自己消費を有効に活用するためには、蓄電池の設置が必須だからです。
市場動向を注視する手間は必要ですが、インセンティブを意識しながら最大限活用すれば、新規で太陽光発電システムを導入した場合の採算ラインは飛躍的に高まります。
制度改正されたいまだからこそ、新設に限りはしますが「太陽光発電システム+蓄電池」が最強の組み合わせであると言えるでしょう。
まとめ
今回は図らずも、長い解説記事になってしまいました。
表面上でFIP制度を解説するのは簡単ですが、制度が導入されるまでの経緯も含め、なぜ新設にメリットがあるか、またFIT期間が終了した世帯においては、甘言やブームに乗せられずに充分に検討してから蓄電池などの導入を検討していただきたいという思いがあったからです。
筆者はブームとなった2012年には太陽光発電システムに関して、制度構築も含め太陽光発電システムの導入促進やコンサルティングを実施してきたという経歴があります。
そのような経緯から筆者のもとには太陽光に関しての相談もよく寄せられるのですが、そのなかに「FIT(固定価格買取制度)が終了したので、同じ設備でFIPへの申込みは可能か?」というものがあります。
残念ながら、原則として受け付けられません。
ただし、小売電気会社等に直接売電することは可能です。
その場合にはFIPとは異なりプレミアが加算されることはありませんし、売価も小売電気会社等との取り決めで決定されますので売電価格は安く、自己消費で使用するほうが得です。

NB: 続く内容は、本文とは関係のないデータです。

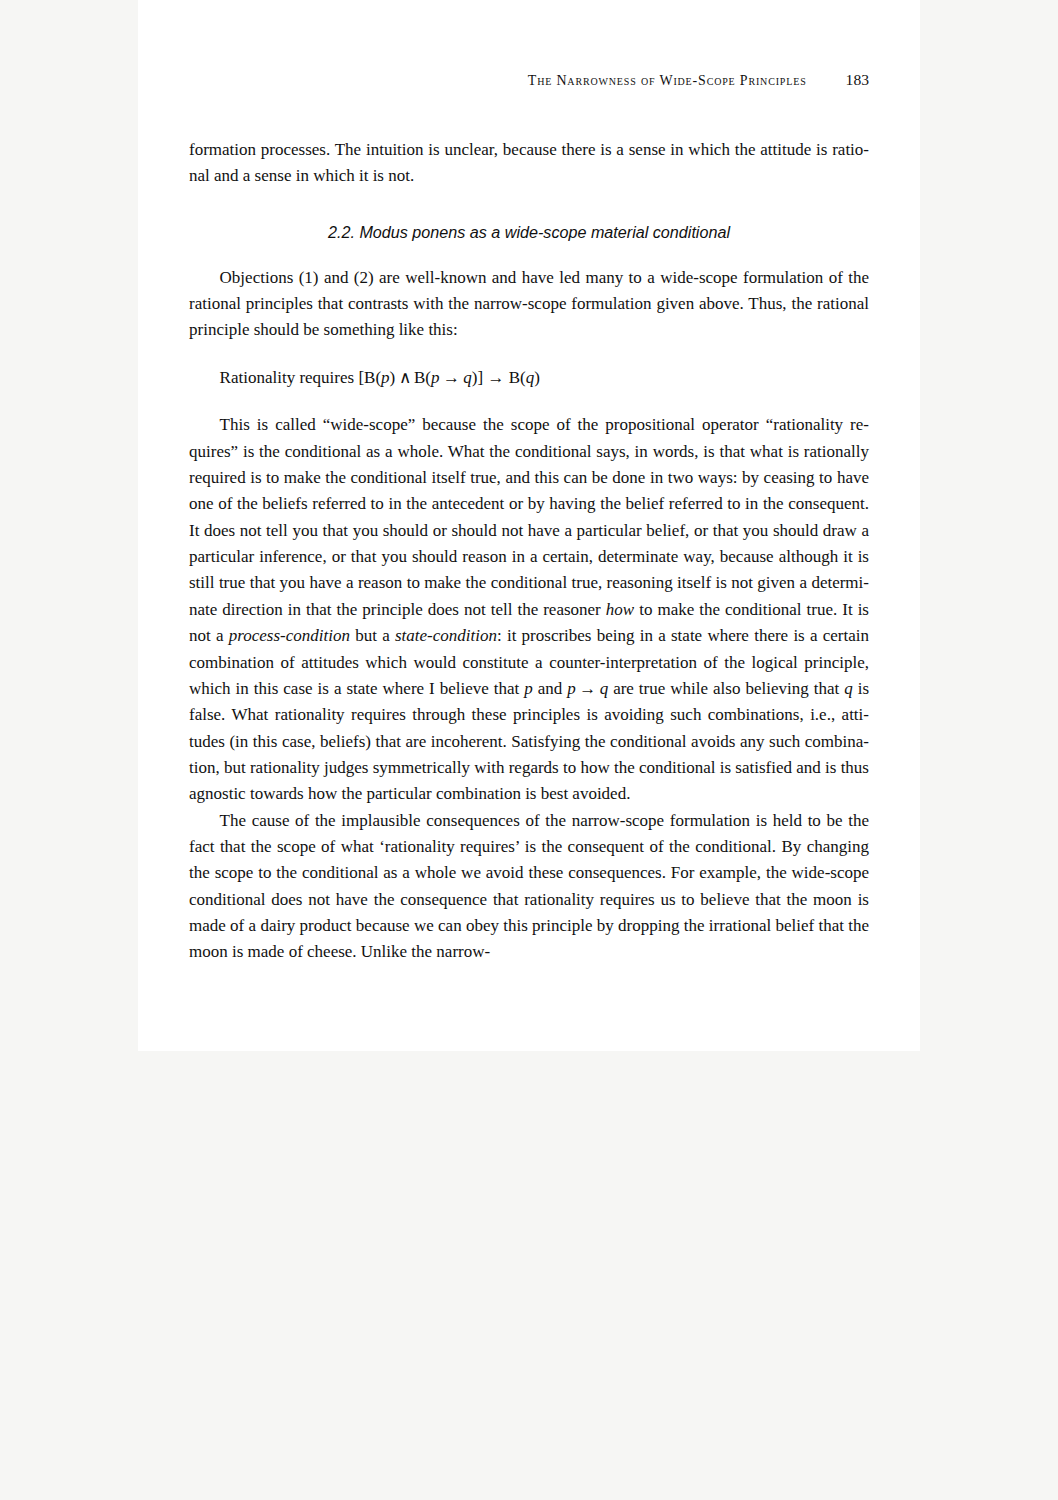The Narrowness of Wide-Scope Principles 183
formation processes. The intuition is unclear, because there is a sense in which the attitude is rational and a sense in which it is not.
2.2. Modus ponens as a wide-scope material conditional
Objections (1) and (2) are well-known and have led many to a wide-scope formulation of the rational principles that contrasts with the narrow-scope formulation given above. Thus, the rational principle should be something like this:
Rationality requires [B(p) ∧ B(p → q)] → B(q)
This is called “wide-scope” because the scope of the propositional operator “rationality requires” is the conditional as a whole. What the conditional says, in words, is that what is rationally required is to make the conditional itself true, and this can be done in two ways: by ceasing to have one of the beliefs referred to in the antecedent or by having the belief referred to in the consequent. It does not tell you that you should or should not have a particular belief, or that you should draw a particular inference, or that you should reason in a certain, determinate way, because although it is still true that you have a reason to make the conditional true, reasoning itself is not given a determinate direction in that the principle does not tell the reasoner how to make the conditional true. It is not a process-condition but a state-condition: it proscribes being in a state where there is a certain combination of attitudes which would constitute a counter-interpretation of the logical principle, which in this case is a state where I believe that p and p → q are true while also believing that q is false. What rationality requires through these principles is avoiding such combinations, i.e., attitudes (in this case, beliefs) that are incoherent. Satisfying the conditional avoids any such combination, but rationality judges symmetrically with regards to how the conditional is satisfied and is thus agnostic towards how the particular combination is best avoided.
The cause of the implausible consequences of the narrow-scope formulation is held to be the fact that the scope of what ‘rationality requires’ is the consequent of the conditional. By changing the scope to the conditional as a whole we avoid these consequences. For example, the wide-scope conditional does not have the consequence that rationality requires us to believe that the moon is made of a dairy product because we can obey this principle by dropping the irrational belief that the moon is made of cheese. Unlike the narrow-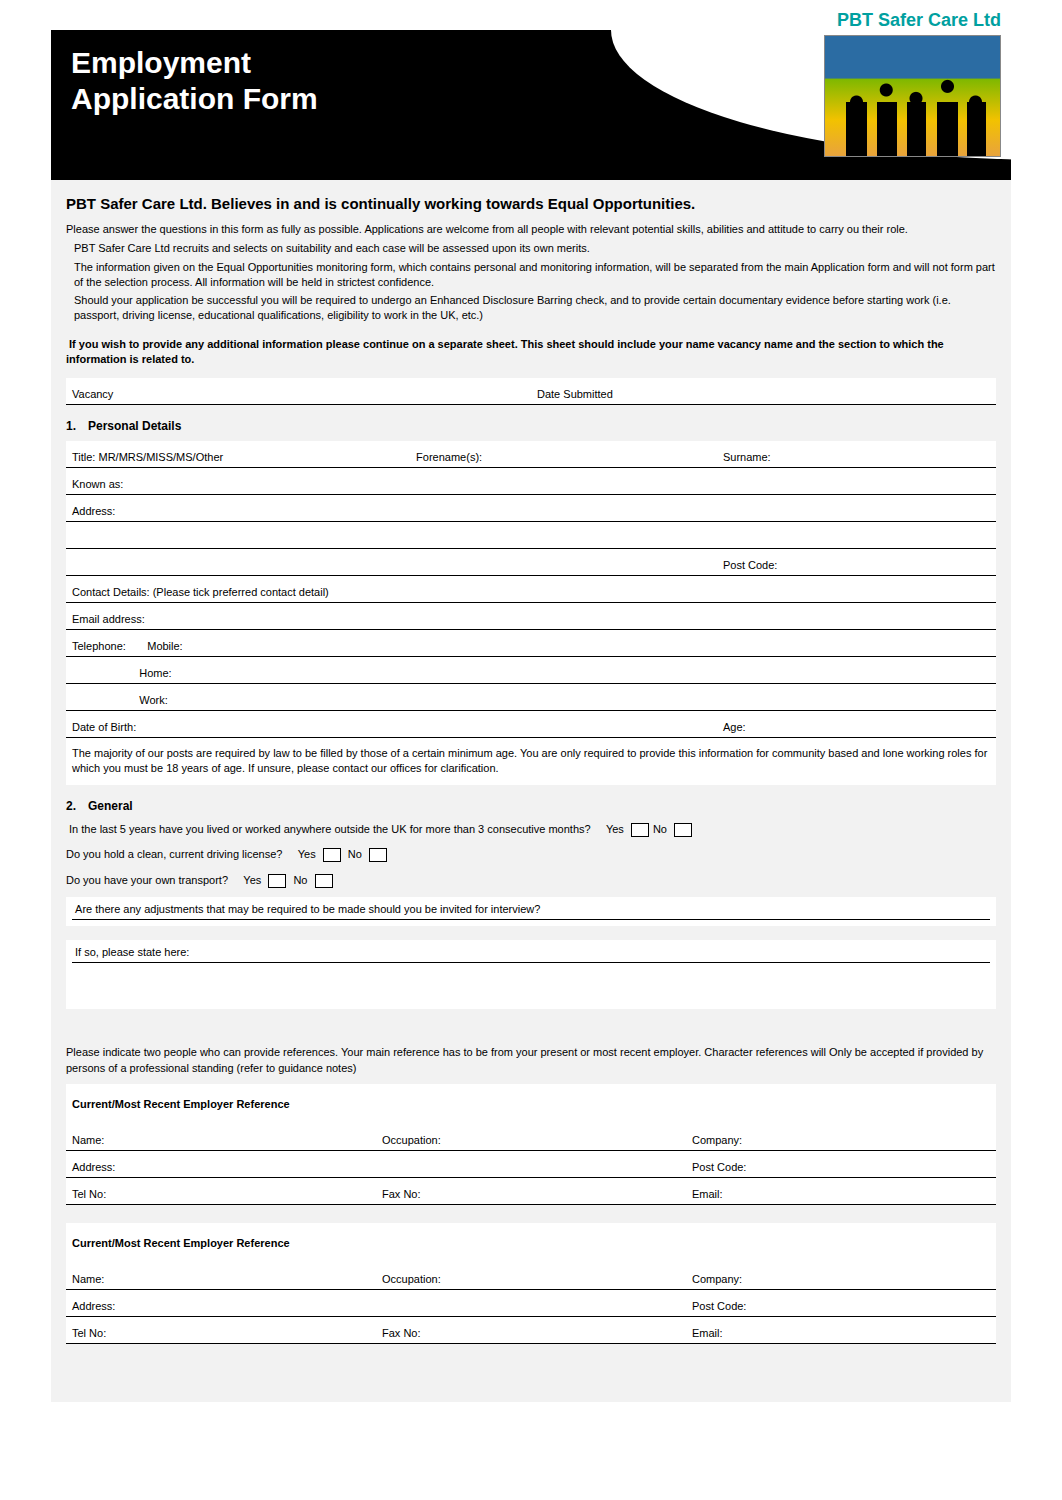Employment
Application Form
PBT Safer Care Ltd
PBT Safer Care Ltd. Believes in and is continually working towards Equal Opportunities.
Please answer the questions in this form as fully as possible. Applications are welcome from all people with relevant potential skills, abilities and attitude to carry ou their role.
PBT Safer Care Ltd recruits and selects on suitability and each case will be assessed upon its own merits.
The information given on the Equal Opportunities monitoring form, which contains personal and monitoring information, will be separated from the main Application form and will not form part of the selection process. All information will be held in strictest confidence.
Should your application be successful you will be required to undergo an Enhanced Disclosure Barring check, and to provide certain documentary evidence before starting work (i.e. passport, driving license, educational qualifications, eligibility to work in the UK, etc.)
If you wish to provide any additional information please continue on a separate sheet. This sheet should include your name vacancy name and the section to which the information is related to.
| Vacancy | Date Submitted |
1. Personal Details
| Title: MR/MRS/MISS/MS/Other | Forename(s): | Surname: |
| Known as: |
| Address: |
| | Post Code: |
| Contact Details: (Please tick preferred contact detail) |
| Email address: |
| Telephone: Mobile: |
| Home: |
| Work: |
| Date of Birth: | Age: |
| The majority of our posts are required by law to be filled by those of a certain minimum age. You are only required to provide this information for community based and lone working roles for which you must be 18 years of age. If unsure, please contact our offices for clarification. |
2. General
In the last 5 years have you lived or worked anywhere outside the UK for more than 3 consecutive months? Yes No
Do you hold a clean, current driving license? Yes No
Do you have your own transport? Yes No
Are there any adjustments that may be required to be made should you be invited for interview?
If so, please state here:
Please indicate two people who can provide references. Your main reference has to be from your present or most recent employer. Character references will Only be accepted if provided by persons of a professional standing (refer to guidance notes)
| Current/Most Recent Employer Reference |
| Name: | Occupation: | Company: |
| Address: | | Post Code: |
| Tel No: | Fax No: | Email: |
| Current/Most Recent Employer Reference |
| Name: | Occupation: | Company: |
| Address: | | Post Code: |
| Tel No: | Fax No: | Email: |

FIPの恩恵が受けられるのは、あくまでも新規で設備を設置、事業計画認定を取得した場合のみです。
新たに太陽光発電設備を設置する場合にも、10kwh以上の太陽光発電設備については発電事業終了後の廃棄物費用の積立が2018年4月から義務付けされています。
そのため廃棄物に係る費用総額の算定も含めた事業計画書の提出が必要とされますので、一般家庭の場合には10kwh未満の搭載量で検討したほうが良いでしょう。
いずれにしても今年度、2022年4月からFIP制度が開始されます。
私たち不動産業者も顧客からの問い合わせに備え、ある程度の知識拡充は必要であると言えるでしょう。